NJAMHAA Testifies at NJ Senate Education Committee Hearing on Teen Mental Health


March 6, 2023

On March 2, 2023, the New Jersey Senate Education Committee held a hearing on student and teen mental health in response to much commentary on the issue following the highly publicized death by suicide last month of 14-year-old Adriana Kuch and a rise in teen suicide rates.

Lawmakers invited superintendents, educators, and experts to share their insights on how to address these issues. NJAMHAA Member Susan Tellone, RN, BSN, MSN, CSN, Clinical Director, Society for the Prevention of Teen Suicide, shared verbal testimony at the hearing saying, "Our students are in crisis, they need us, and the time is now," as quoted on njspotlightnews.com. "I've never seen it like this before. Our children are struggling at levels that are unbelievable," she stated.

Senior Health Policy Analyst for NJAMHAA, Mary Abrams, was highlighted in today's publication of The Star Ledger saying that the groups she and NJAMHAA work with have a 30% vacancy rate for psychiatrists, social workers, residential care workers, and others.

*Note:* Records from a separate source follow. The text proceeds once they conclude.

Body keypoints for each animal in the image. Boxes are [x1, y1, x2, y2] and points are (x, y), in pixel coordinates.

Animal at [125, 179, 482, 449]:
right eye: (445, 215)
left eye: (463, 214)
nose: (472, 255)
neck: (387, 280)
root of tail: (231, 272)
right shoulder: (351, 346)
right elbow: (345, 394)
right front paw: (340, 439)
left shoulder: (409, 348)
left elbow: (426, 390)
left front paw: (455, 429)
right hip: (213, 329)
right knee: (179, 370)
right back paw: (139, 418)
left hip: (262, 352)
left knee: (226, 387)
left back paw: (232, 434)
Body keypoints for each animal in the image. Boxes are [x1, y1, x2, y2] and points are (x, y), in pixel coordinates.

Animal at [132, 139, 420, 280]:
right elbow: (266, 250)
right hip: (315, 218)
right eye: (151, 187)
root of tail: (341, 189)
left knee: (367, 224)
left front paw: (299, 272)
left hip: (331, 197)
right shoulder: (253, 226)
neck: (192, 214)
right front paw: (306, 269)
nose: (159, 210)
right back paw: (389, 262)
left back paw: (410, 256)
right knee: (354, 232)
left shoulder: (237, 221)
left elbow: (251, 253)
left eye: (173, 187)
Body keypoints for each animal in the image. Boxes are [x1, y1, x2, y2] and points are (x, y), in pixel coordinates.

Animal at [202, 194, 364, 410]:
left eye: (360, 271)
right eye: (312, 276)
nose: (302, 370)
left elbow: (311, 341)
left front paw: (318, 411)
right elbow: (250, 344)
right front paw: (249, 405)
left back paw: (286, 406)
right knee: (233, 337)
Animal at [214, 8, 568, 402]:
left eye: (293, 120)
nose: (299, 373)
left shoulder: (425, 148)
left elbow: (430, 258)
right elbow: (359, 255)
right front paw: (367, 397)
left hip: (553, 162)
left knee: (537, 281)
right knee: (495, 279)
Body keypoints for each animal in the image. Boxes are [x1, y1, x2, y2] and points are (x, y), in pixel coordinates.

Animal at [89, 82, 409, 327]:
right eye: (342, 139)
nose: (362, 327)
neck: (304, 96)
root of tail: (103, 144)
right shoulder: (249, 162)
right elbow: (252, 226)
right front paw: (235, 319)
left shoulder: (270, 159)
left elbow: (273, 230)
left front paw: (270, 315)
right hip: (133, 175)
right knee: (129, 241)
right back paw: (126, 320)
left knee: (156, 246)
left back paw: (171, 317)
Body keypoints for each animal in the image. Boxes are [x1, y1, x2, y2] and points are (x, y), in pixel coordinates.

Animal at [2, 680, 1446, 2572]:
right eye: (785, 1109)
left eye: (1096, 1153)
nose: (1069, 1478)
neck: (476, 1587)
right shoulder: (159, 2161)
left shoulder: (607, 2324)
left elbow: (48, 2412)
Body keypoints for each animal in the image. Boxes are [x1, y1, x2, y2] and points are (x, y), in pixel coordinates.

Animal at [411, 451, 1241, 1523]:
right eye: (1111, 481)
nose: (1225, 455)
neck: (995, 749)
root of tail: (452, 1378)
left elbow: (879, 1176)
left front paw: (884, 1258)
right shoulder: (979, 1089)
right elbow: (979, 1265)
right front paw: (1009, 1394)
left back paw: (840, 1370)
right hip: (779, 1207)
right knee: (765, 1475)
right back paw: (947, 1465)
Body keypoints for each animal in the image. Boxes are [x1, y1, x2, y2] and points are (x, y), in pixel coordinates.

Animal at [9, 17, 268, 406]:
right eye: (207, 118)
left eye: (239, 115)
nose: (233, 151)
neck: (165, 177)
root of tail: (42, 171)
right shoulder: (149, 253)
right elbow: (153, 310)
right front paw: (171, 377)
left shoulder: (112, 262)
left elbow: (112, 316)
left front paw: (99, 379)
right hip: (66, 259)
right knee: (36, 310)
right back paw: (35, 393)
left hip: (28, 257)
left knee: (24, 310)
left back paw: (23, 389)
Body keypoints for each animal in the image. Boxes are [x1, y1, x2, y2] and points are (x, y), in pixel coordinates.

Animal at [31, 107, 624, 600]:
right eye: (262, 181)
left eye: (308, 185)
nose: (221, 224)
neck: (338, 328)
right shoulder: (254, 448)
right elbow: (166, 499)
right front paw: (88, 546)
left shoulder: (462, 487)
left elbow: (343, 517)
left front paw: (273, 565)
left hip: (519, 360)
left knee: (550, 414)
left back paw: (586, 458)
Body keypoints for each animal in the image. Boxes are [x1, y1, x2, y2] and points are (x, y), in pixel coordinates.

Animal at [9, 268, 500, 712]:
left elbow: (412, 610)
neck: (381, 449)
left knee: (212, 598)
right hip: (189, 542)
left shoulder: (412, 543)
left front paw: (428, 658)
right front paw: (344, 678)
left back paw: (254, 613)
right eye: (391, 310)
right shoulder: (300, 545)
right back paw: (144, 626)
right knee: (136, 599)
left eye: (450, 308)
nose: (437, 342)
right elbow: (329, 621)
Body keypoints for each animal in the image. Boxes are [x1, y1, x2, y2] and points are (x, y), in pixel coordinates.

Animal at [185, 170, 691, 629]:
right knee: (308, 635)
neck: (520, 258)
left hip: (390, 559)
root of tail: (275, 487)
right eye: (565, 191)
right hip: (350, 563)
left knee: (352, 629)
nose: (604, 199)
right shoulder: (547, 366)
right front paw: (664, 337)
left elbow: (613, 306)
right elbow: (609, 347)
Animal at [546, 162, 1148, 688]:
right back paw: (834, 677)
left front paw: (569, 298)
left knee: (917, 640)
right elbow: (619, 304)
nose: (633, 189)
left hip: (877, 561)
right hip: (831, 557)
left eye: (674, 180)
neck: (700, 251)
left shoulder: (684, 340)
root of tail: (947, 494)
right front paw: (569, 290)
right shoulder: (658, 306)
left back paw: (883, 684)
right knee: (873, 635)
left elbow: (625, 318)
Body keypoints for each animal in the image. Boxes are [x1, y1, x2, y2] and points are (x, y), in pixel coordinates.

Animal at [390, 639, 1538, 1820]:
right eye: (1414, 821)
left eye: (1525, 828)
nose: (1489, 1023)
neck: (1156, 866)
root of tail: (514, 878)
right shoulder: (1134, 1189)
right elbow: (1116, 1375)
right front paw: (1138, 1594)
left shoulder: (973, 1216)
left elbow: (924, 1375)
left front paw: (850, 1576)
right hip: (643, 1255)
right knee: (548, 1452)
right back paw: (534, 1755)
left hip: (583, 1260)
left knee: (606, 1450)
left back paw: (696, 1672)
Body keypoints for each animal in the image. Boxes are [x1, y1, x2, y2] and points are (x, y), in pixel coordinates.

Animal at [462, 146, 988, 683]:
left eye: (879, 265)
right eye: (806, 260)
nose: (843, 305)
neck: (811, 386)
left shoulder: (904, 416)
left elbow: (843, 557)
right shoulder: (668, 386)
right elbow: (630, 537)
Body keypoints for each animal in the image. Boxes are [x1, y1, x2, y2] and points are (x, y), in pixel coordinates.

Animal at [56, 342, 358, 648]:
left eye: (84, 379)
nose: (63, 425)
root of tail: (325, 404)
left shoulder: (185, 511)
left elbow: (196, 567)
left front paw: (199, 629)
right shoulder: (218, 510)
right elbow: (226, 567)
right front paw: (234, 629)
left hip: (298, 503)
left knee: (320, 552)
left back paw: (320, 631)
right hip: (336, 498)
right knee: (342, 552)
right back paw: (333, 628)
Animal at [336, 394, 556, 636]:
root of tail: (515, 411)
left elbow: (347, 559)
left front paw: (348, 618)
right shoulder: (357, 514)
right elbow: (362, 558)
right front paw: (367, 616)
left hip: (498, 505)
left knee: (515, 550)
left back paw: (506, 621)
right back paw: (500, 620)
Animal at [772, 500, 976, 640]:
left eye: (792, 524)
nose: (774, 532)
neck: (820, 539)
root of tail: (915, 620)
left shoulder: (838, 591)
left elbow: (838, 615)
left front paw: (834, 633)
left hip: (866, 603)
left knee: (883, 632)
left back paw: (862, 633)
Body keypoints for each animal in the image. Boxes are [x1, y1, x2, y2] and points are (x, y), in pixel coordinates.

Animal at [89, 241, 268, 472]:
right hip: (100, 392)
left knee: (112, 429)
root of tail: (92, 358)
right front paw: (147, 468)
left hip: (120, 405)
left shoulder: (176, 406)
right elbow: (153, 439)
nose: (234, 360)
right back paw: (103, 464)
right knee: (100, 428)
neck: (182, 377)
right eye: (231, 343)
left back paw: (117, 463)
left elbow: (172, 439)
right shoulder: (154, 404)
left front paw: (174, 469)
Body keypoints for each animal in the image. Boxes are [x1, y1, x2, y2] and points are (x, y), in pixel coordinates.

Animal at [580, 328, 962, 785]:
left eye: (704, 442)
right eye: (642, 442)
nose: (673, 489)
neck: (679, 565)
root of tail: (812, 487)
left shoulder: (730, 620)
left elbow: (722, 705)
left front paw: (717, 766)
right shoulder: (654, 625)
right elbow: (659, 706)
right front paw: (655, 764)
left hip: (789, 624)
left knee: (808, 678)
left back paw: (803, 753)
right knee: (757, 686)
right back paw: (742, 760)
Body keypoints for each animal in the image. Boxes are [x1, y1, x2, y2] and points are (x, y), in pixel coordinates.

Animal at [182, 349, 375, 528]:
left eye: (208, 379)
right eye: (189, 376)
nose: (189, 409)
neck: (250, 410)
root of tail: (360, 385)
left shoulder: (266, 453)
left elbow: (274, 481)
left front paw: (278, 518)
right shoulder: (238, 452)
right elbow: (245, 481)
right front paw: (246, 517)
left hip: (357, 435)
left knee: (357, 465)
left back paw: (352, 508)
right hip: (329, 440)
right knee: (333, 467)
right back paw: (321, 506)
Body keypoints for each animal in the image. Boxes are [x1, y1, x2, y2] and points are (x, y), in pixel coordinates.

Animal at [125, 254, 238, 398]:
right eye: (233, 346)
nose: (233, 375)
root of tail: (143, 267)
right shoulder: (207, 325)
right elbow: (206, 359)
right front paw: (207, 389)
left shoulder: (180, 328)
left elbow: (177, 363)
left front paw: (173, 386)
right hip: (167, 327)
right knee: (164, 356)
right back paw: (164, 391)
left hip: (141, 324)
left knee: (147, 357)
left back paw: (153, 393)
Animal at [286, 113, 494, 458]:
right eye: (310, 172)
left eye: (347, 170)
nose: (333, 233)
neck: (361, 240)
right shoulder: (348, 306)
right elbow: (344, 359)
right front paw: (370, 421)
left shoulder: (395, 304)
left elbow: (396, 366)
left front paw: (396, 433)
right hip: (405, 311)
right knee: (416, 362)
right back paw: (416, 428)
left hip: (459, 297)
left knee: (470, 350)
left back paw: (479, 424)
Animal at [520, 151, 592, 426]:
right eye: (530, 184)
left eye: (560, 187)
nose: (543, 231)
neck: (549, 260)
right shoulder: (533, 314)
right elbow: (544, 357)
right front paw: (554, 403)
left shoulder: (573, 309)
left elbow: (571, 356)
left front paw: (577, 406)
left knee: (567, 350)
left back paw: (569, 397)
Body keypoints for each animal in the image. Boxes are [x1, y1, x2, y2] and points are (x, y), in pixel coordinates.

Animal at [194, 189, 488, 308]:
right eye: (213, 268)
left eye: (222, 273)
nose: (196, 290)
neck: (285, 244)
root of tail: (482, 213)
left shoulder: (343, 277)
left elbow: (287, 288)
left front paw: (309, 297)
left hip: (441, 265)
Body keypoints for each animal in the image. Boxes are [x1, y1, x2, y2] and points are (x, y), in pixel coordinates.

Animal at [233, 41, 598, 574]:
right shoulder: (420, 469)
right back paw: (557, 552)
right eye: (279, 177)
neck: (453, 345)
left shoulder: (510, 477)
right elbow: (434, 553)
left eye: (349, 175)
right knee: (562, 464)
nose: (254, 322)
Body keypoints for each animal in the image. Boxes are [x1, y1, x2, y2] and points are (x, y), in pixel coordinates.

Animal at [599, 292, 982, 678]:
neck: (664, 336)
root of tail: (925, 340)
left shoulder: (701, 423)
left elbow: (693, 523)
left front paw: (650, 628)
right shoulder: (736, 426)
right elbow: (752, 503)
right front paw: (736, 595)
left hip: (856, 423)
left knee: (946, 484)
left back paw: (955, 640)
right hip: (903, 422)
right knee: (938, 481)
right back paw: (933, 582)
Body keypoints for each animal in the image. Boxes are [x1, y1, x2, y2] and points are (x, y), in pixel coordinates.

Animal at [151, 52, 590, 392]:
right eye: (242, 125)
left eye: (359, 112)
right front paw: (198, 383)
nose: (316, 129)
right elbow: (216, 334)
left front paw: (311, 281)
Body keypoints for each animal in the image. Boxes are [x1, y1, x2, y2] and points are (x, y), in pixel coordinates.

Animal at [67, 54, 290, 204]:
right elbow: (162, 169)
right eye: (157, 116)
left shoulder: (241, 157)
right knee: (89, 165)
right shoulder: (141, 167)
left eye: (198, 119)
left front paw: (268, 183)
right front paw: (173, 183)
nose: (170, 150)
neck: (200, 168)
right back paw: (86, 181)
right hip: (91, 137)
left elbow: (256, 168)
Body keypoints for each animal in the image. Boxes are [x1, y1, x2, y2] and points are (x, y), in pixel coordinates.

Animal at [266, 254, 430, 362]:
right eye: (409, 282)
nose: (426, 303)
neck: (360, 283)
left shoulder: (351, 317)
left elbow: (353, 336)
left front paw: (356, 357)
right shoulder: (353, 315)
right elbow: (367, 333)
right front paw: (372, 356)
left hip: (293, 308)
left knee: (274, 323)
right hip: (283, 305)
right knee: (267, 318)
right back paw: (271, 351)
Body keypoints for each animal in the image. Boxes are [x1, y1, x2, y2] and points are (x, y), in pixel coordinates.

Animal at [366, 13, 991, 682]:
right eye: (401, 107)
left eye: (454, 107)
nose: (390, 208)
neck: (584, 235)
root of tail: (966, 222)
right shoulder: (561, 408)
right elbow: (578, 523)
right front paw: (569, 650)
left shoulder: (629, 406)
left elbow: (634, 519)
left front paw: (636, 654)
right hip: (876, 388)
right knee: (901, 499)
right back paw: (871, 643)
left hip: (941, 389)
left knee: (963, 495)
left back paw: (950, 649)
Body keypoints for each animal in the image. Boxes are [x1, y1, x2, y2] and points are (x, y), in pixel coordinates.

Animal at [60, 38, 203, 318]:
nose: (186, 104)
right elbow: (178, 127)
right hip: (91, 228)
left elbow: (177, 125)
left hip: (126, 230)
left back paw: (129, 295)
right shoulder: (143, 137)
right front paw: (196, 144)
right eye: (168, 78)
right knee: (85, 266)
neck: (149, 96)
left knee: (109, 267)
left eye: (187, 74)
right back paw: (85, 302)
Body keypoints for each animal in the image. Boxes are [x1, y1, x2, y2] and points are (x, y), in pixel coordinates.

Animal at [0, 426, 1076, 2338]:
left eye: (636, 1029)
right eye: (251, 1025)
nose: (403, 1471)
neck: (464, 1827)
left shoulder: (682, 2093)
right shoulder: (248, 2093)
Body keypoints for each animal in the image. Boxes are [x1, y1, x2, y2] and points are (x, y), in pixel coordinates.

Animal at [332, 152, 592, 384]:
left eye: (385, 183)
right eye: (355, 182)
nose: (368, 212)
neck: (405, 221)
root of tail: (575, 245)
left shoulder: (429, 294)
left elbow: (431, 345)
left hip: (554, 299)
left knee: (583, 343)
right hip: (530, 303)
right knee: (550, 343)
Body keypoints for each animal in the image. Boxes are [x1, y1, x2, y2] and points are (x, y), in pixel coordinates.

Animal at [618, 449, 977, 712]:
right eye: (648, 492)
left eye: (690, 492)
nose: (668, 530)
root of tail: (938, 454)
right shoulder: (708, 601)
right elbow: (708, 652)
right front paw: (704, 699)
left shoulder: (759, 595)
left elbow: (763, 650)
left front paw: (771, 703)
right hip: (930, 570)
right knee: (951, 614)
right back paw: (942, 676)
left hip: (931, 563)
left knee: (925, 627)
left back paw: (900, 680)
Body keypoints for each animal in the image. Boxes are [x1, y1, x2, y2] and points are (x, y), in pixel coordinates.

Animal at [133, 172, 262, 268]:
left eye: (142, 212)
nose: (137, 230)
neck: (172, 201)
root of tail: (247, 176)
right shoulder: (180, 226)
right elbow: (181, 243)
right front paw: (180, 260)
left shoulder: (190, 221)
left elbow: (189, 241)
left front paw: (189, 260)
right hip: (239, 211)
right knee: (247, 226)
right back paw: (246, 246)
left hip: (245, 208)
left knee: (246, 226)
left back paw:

NJAMHAA submitted written testimony to the Senate Education Committee, saying, in part, "The national suicide epidemic began well before the pandemic struck, and teen suicide was part of that rise . . . There are layers of the causes for the rise in teen suicide - long-standing, ever-present impacts teens faced pre-pandemic and those of the pandemic, with the components of each impacting the other." The testimony continued, "The list of what is contributing to teen anxiety, depression and for too many, suicide goes on. Homophobia, sexual assault, bullying, domestic violence, poverty - those have always permeated society with great impact on young lives. Add a pandemic that exacerbated all the difficulties anyone might endure. Simultaneously, the Internet and social media bring more universal issues - political tensions, climate disasters, bigoted acts that range from legislation threatening LGBTQ individuals to deadly encounters for that group, lethal police encounters, racism, wars, mass shootings and more right to the palm of a teen's hand. Every day. All day. And, of course, some online bullying often mixed in."

"The Legislature can ensure supports for the workforce and School Based Youth Services Programs in the current budget cycle. Ensuring families are aware of PerformCare and CSOC [Children's System of Care] as well as available social services is also something that can also be readily accomplished by requiring schools to distribute appropriate information. Similarly, Mental Health First Aid training and a statewide audit, though they will take longer to implement and complete, are solutions the Legislature can immediately act on."